• Task objective: Pick up the passage about Chinese imperial history and keep writing from its final sentence.

## start Quoted text

A recommendation from The Scholar’s Stage has finally pushed me to complete Imperial China 900–1800, a book which I first began reading over ten years ago. Like The Fall of Rome: And the End of Civilization this may be a work I read again and again. Unlike The Fall of Rome Imperial China is not tightly argued. There is no argument, just narrative and exposition. It is not a short treatise purporting to “explain,” it is a magnum opus “describing” (in this it is similar to A History of Byzantine State and Society). The author, F. W. Mole, is clearly a scholar of deep learning. He doesn’t “front” with puffy theory and lexical flourish. He knows things. Many things. Imperial China was the summation of his learning. Decades of the accretion of insights.

Because I have read a fair amount of Chinese history reading Imperial China has illuminated some phenomena that had earlier eluded me in terms of their causal roots. During the Tang dynasty, and again during the Yuan (Mongol) period, people of Central Asian provenance had a despised but critical role in Chinese society. During the Tang period, Central Asian Sogdians were renowned and reviled as money-lenders and merchants. During the Yuan period, Central Asians were administrative bureaucrats who dominated the civilian officialdom of the Chinese state (this, due to Mongol favoritism in a land where the Han were a recently conquered overwhelming majority).

This is a deviation from the norm in Chinese history. Civilian rule in China was often delegated to learned scholars, usually stepped in Confucian classics. The trend began during the Han dynasty. During the Sui-Tang dynasty, the prominence of aristocratic factions attenuated the role of gentry officials, but the arc of history bent toward meritocracy, and so it revived with much greater vigor during the Song dynasty.

## end Quoted text
## start Dataset content

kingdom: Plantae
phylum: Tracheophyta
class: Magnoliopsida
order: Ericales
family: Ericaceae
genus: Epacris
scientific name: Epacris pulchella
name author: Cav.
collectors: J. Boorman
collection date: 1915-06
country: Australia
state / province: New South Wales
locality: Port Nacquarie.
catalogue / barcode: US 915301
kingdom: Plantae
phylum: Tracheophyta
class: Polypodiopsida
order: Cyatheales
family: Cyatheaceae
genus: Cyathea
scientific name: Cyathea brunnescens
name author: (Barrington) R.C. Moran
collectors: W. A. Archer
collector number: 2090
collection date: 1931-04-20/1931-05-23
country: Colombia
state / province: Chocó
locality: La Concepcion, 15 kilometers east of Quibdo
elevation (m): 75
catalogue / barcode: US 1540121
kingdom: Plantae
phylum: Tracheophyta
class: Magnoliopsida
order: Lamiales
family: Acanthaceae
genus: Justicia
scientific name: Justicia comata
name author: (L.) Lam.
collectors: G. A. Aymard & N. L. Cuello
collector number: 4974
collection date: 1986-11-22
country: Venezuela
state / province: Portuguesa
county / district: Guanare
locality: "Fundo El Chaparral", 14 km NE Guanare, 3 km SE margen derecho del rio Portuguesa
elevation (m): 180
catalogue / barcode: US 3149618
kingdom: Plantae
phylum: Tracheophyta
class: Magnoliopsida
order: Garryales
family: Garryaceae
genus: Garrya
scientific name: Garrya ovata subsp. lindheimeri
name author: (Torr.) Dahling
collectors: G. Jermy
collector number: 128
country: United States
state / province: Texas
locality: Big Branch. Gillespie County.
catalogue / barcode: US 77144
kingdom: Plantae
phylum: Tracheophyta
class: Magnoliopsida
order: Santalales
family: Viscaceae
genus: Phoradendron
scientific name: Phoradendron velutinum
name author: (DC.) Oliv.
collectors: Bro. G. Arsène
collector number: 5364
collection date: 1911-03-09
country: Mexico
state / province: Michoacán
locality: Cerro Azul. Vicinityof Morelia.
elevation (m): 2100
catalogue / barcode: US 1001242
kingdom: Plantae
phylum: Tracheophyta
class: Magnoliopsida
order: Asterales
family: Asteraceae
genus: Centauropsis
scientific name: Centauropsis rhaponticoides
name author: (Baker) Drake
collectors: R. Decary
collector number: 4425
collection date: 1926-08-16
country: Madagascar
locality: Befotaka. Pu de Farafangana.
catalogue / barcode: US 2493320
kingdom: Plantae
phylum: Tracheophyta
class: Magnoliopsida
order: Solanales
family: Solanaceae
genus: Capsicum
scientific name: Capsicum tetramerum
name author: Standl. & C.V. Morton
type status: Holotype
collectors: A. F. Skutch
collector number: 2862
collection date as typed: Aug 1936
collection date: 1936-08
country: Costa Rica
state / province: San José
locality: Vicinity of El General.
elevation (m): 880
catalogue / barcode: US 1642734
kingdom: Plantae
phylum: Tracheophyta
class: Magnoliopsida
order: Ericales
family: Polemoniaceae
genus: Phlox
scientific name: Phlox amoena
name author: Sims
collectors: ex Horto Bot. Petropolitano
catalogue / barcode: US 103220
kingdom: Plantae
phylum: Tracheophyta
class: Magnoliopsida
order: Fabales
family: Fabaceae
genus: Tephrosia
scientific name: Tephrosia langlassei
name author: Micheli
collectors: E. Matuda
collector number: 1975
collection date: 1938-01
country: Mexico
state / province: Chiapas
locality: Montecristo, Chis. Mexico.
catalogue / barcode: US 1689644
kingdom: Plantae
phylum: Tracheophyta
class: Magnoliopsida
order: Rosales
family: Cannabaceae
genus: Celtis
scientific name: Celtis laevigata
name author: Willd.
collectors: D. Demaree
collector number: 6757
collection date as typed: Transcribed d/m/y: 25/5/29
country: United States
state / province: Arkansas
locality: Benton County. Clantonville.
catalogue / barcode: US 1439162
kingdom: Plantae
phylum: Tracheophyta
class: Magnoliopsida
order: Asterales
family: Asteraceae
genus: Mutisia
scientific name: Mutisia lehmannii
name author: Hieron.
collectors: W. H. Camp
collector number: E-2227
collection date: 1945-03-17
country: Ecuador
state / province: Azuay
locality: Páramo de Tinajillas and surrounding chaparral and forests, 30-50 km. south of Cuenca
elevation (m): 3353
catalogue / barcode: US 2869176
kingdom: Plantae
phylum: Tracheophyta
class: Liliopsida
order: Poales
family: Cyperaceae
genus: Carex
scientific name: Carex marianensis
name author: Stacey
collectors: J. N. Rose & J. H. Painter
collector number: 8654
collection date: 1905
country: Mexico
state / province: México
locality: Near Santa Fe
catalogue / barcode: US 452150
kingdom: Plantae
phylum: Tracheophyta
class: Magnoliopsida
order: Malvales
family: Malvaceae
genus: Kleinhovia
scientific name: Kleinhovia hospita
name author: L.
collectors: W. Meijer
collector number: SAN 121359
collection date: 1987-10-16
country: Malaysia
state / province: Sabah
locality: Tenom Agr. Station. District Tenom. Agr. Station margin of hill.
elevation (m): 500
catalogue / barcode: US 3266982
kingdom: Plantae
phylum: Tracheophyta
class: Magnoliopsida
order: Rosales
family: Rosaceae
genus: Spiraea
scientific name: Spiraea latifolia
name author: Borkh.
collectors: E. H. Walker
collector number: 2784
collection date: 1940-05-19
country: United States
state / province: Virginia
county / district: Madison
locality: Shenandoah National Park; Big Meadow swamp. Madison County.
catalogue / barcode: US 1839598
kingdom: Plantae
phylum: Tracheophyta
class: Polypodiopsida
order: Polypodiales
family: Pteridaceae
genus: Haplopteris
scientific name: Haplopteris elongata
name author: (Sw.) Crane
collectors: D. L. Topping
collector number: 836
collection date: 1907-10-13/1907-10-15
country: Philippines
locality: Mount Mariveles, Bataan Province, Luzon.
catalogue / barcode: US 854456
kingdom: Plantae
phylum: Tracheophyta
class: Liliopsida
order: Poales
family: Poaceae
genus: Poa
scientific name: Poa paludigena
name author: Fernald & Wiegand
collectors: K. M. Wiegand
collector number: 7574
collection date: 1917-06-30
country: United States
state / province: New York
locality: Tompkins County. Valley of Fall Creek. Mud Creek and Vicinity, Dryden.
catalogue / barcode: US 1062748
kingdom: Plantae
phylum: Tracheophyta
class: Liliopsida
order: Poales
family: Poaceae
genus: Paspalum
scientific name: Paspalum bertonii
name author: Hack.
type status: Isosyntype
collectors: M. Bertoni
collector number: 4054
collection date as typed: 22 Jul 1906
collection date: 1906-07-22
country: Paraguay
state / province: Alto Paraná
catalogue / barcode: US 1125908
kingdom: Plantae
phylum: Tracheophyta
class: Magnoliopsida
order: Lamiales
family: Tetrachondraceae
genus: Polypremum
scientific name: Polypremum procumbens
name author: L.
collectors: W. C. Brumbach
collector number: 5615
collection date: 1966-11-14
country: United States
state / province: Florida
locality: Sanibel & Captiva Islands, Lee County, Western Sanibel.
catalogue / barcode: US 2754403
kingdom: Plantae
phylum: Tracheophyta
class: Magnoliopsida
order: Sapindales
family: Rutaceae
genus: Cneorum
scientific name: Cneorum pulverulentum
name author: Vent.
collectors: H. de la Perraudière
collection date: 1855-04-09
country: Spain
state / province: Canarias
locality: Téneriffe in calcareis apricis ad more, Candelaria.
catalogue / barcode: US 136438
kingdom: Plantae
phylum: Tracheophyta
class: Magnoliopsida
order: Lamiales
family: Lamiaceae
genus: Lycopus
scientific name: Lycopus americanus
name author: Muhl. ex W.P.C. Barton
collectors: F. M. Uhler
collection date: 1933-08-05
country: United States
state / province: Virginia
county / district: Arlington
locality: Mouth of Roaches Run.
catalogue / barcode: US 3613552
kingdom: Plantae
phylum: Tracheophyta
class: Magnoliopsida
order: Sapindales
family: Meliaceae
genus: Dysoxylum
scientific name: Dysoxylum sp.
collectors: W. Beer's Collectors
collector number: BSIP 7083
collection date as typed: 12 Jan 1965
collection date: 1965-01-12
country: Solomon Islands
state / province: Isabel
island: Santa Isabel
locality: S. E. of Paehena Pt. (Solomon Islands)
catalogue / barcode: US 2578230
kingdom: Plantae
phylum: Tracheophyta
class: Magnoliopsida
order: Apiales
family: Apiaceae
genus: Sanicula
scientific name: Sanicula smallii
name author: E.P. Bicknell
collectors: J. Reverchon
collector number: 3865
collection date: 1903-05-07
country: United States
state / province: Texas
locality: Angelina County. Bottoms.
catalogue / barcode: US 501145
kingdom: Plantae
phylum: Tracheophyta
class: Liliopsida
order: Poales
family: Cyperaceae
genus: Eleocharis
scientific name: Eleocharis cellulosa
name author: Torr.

## end Dataset content

• Response for this exercise:
Motte notes that one reason the Central Asians may have been reviled so is that they practiced a West Asian tradition of revenue extraction which was at variance with Chinese norms. Basically, the Central Asians were “tax farming.” In ancient Rome, this practice was severely criticized. The contrast here is with a long and robust tradition within orthodox Confucianism that the role of the state and the official class was to foster prosperity by minimizing tax burdens on the populace, not extract resources for their own enrichment. Obviously the Chinese have a long history of corruption, self-dealing, and the emergence of local petty tyrants. But the ideal, and a repeated trend in behavior among many scholar-officials across history is toward service to the state in the interests of the collective well-being and as well as the extolling of individual virtue. Glory did not go to god or the state, but the people.

This is why I have joked that Confucianism really pioneered Fusionism 2,000 years ago.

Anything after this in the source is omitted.